Movie review by Greg Carlson
Jim Jarmusch, who has made a habit out of depriving his hardcore fans of regular movie treats (his last film was the brilliant “Ghost Dog: The Way of the Samurai” in 1999), groups together eleven short subjects to make a feature out of “Coffee and Cigarettes,” an interesting and occasionally inspired omnibus populated by Jarmusch’s usual parade of incomparably hip talents. The basic set-up: people conversing in diners, cafes, bars, dives, and other smoking-allowed environs over the caffeine and nicotine-laced items of the title, provides Jarmusch with the perfect opportunity to show off his jazz-like penchant for verbal riffs, complete with harmonies, melodies, solos and recapitulations.
Black and white are the only two colors Jarmusch has ever really needed, and as usual, the rich cinematography (provided by Tom DeCillo, Ellen Kuras, Freddie Elmes, and Robby Muller) is uniformly radiant.
The film’s original segment, which was shown once upon a time on “SNL,” stretches back to 1986, and features a paradox of personalities in its coupling of somnambulant comic Steven Wright and hyperactive Roberto Benigni, who struggle with a language barrier that makes their conversational comprehension as shaky as their java-jolted nerves. One of the movie’s better segments, it prepares viewers unfamiliar with Jarmsuch’s droll, ironic style for what is to come.
It could be immediately argued that each of the segments would work better on its own, but Jarmusch often repeats thoughts, ideas, and even lines of dialogue in ways that unify the whole assemblage. Meg White and Jack White of the White Stripes discuss in some detail the physics theories of Nikola Tesla, and later, Jarmusch will return to the rather beautiful notion that the entire world is a “transmitter of acoustic resonance.” When he does, with Bill Rice and Taylor Mead in the final section, the payoff of their dialogue is heartfelt and bittersweet.

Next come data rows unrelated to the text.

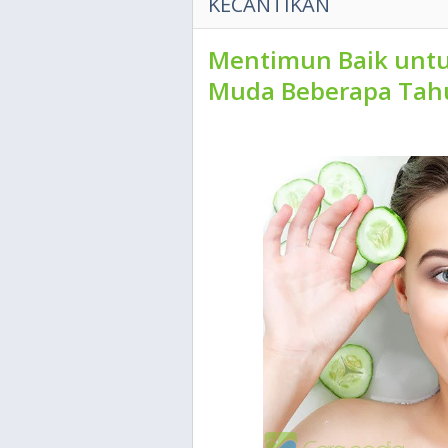
KECANTIKAN
Mentimun Baik untuk
Muda Beberapa Tah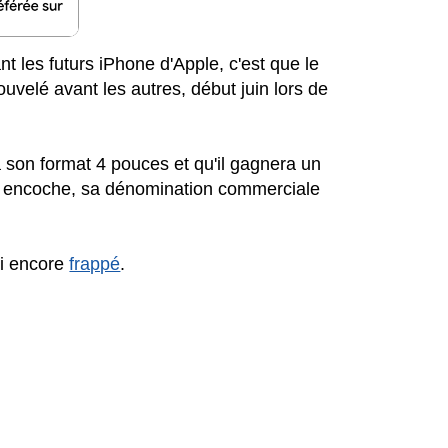
t les futurs iPhone d'Apple, c'est que le
ouvelé avant les autres, début juin lors de
ra son format 4 pouces et qu'il gagnera un
e encoche, sa dénomination commerciale
ui encore
frappé
.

The strongest exchanges comment with subtlety on the odd nature of fame. Iggy Pop and Tom Waits circle around like dogs, trying desperately not to look hurt when each is deeply insulted by the other. Bill Murray sits down with the Wu Tang Clan’s GZA and RZA, who cannot believe that “Groundhog Day, Ghostbustin’ Bill Murray!” is waiting tables. Cate Blanchett plays a dual role, capturing the essence of a movie star and her not-famous cousin, who clearly envies and loathes the privilege that accompanies notoriety and wealth. Alfred Molina and Steve Coogan deliver a clinic on comic timing in their sketch, a commentary on the self-involvement and narcissism that can make celebrities so repugnant when they are off-screen; it is by far the best constructed of the film’s chapters.
Not everything works as well as it should, and some sections struggle to keep up with others. Renee French and E.J. Rodriguez leave you wanting something much more satisfying (despite being the ne plus ultra of Jarmusch’s dizzying demonstration of awkward silences and pregnant pauses). Alex Descas and Isaach de Bankole don’t manage to pull off the right tone for their play on the insecurity and paranoia that can occur between friends. Steve Buscemi, Joie Lee and Cinque Lee have a juicy script that puts Jarmusch’s occasional Elvis fixation at the heart of a tense debate on race, but the piece can’t find the right balance between comic playfulness and social-minded critique. Despite their minor shortcomings, however, the vignettes of “Coffee and Cigarettes” are likely to please longtime Jarmusch devotees as well as newcomers looking for something out of the ordinary.